Adepto da entrevista como encenação pública, Müller "não silenciava como Beckett, mesmo que Beckett tenha sido o único contemporâneo apreciado ocultamente por ele – ou invejado, o que acaba dando no mesmo quando se trata de escritores. Mas suas entrevistas são tudo exceto informações indefesas sobre si próprio. Todos os pontos, citações, anedotas, aforismos e cinismos encobrem sempre algo mais. Poderia se dizer que Müller domina a arte de silenciar ao falar", observa o jornal Der Tagesspiegel.
Fragmentos
Num cenário em que muitos apostavam que sua obra seria brevemente esquecida, enquanto outros até acreditavam que seu apartamento em Berlim Oriental se transformaria num museu com filas de admiradores na porta, a obra de Heiner Müller persiste, embora sua figura emblemática esteja "meio esquecida", como assinala o diário taz. Mesmo assim, após sua morte em 1995, houve entre 20 a 30 novas encenações de suas peças a cada ano.
No entanto, "a estatística revela que seus textos são utilizados cada vez mais em colagens, atrelados a obras de outros autores. Supõe-se que seus dramas irão sobreviver principalmente como material, em forma de fragmentos", aponta o jornal Süddeutsche Zeitung ao relembrar a data em que o dramaturgo completaria 80 anos.
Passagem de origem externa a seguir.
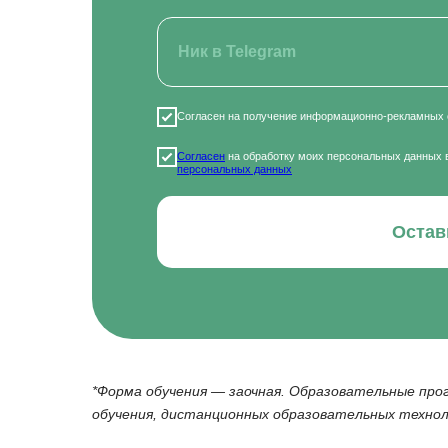
Согласен на получение информационно-рекламных 
Согласен
на обработку моих персональных данных 
персональных данных
Остав
*Форма обучения — заочная. Образовательные пр
обучения, дистанционных образовательных технол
Alguns desses fragmentos, há de se notar, são até hoje, 13 anos após a morte do autor, lembrados com frequência. Entre estes está sua frase a respeito da compreensão de seus escritos: "O texto é sempre mais inteligente que o autor, quando este é bom", afirmou o dramaturgo certa vez ao comentar a interpretação de uma de suas peças.